By analyzing the extent of sample digestion, in L. major and T. brucei we exposed that these samples were less digested than those for T. cruzi, suggesting that the MNase protecting complex at the spliced-out region or the TASs could have been destroyed during the more extensive digestion experienced by T. cruzi samples (Fig 1C, S1 Fig and S2B Fig). Despite the sizes of the sequenced DNA molecules that look similar between T. cruzi and T. brucei, those from the latter were gel-purified before library preparation. The reason why the MNase protecting complexes were more preserved in T. brucei is possibly because they were less digested. From this analysis we could also observe that while the protection is centered at the TAS in T. brucei, it is shifted upstream in L. major. Whether this is the result of a methodological difference, or it has a biological meaning will require further investigation. However, it is worth mentioning that the GC content around TASs is different in L. major compared to trypanosomes [26], that could contribute to explain this differential arrangement. Furthermore, this shift is not only observed for average nucleosome occupancy, but the footprint is also coincident with R-loop detection by DRIP-seq (Fig 1 and S5 Fig).

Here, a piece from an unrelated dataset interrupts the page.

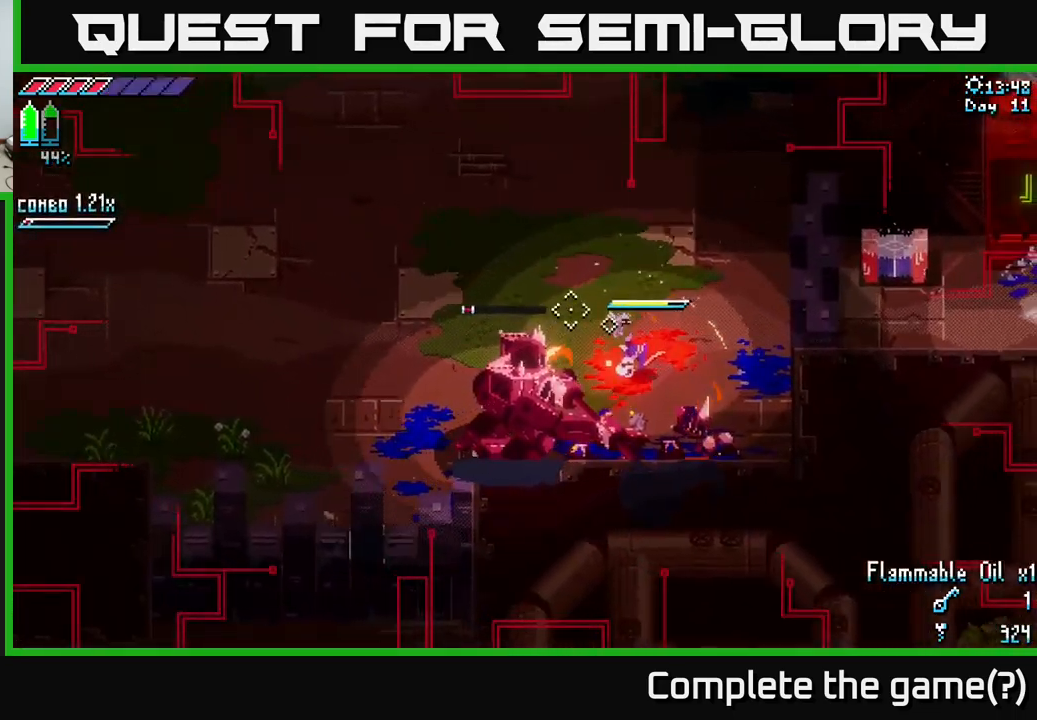
{"buttons": [], "left_stick": "down-left", "right_stick": "center", "events": [[67, "left_stick", "up-left"], [350, "left_stick", "down"], [400, "R2", "down"], [467, "R2", "up"], [483, "left_stick", "down-left"]]}
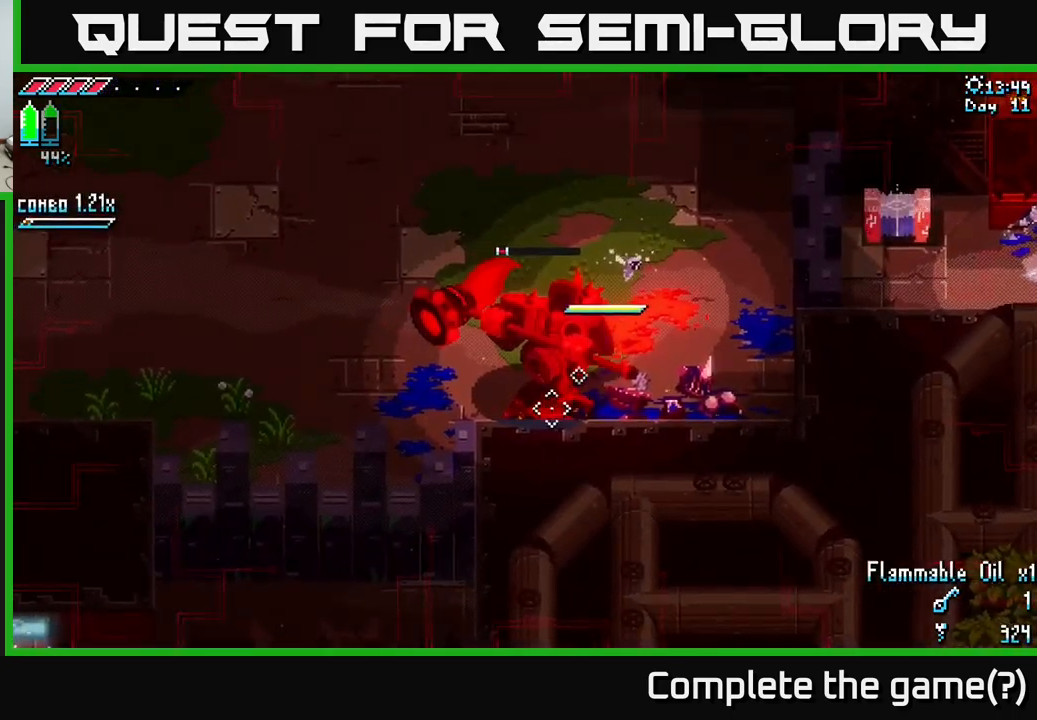
{"buttons": [], "left_stick": "right", "right_stick": "center", "events": [[17, "R2", "down"], [100, "R2", "up"], [183, "R2", "down"], [283, "R2", "up"], [317, "left_stick", "center"], [350, "R2", "down"], [434, "R2", "up"], [434, "left_stick", "right"]]}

As discussed before in different eukaryotic systems, using several digestion timepoints helps to understand more deeply what is coded in the chromatin landscape [61–63]. To expose the MNase-sensitive nature of the TASs protecting complex, we analyzed MNase-seq datasets available for T. brucei in which the samples achieved different levels of digestion*.* We could observe that the TASs protection was indeed closely related to the size-range of the sequenced DNA molecules (Fig 2 and S3 Fig). Moreover, it is interesting to compare the heatmaps and 2D-plot representation for the early digestion point (Low digestion)—were the complex that protects the TASs is only accessible in part of the genome, and it has a footprint that is heterogeneous in size (Fig 2 and S3 Fig)—with the sample shown in Fig 1 where the MNase protection is observed in the whole genome (Fig 1, T. brucei heatmap). This analysis unveils that different regions of the genome are not equally accessible, highlighting the relevance of checking the level of digestion reached by a given sample. Moreover, the kinetic of digestion of the MNase-protecting complex is faster than the observed for the neighboring nucleosomes (Fig 2), suggesting that TAS protection might be due to a non-nucleosome complex.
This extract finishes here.